SET PROBLEM :: Please pull out each line of the material below that contains the word "attached", copying those lines in full.

◇ ◇ ◇ ◇ ◇ ◇ ◇

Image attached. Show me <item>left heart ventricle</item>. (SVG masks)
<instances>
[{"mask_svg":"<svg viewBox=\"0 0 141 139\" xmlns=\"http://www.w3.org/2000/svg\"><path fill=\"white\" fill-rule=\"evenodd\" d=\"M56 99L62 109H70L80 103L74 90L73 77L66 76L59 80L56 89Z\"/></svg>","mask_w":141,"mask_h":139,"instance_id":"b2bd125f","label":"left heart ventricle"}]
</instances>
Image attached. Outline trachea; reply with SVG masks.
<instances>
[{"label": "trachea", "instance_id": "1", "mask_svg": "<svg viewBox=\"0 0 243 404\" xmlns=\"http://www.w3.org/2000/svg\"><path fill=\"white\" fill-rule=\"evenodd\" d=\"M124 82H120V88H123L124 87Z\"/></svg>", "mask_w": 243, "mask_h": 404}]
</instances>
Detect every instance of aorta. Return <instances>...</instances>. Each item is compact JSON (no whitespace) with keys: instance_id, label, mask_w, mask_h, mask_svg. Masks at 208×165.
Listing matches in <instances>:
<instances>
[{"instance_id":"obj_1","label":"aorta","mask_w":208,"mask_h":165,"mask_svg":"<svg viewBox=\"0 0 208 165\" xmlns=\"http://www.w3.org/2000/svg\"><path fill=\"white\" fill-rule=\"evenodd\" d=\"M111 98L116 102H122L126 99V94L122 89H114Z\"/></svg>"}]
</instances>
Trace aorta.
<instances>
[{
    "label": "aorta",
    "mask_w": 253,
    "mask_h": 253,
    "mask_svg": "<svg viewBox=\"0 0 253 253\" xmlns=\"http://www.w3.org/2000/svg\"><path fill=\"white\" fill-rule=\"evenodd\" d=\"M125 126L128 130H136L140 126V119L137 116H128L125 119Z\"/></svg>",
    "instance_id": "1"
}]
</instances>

◇ ◇ ◇ ◇ ◇ ◇ ◇

SOLUTION TO THIS TASK ::
Image attached. Show me <item>left heart ventricle</item>. (SVG masks)
Image attached. Outline trachea; reply with SVG masks.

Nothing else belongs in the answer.